Records from a data source:
****

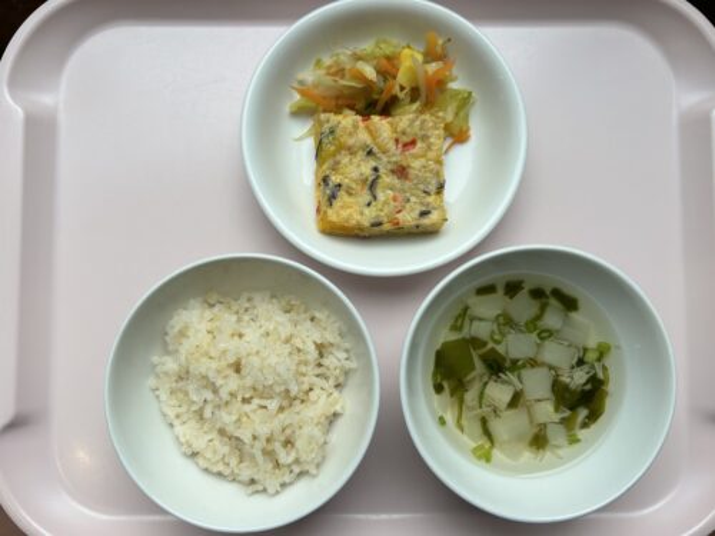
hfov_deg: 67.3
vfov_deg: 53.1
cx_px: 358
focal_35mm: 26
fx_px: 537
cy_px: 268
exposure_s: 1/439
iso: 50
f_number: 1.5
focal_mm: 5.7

****

▸ **ASSIGNMENT**: Each line above is to be repeated exactly as written; no picture is carried over.

▸ **REPLY TO THE TASK**:
hfov_deg: 67.3
vfov_deg: 53.1
cx_px: 358
focal_35mm: 26
fx_px: 537
cy_px: 268
exposure_s: 1/439
iso: 50
f_number: 1.5
focal_mm: 5.7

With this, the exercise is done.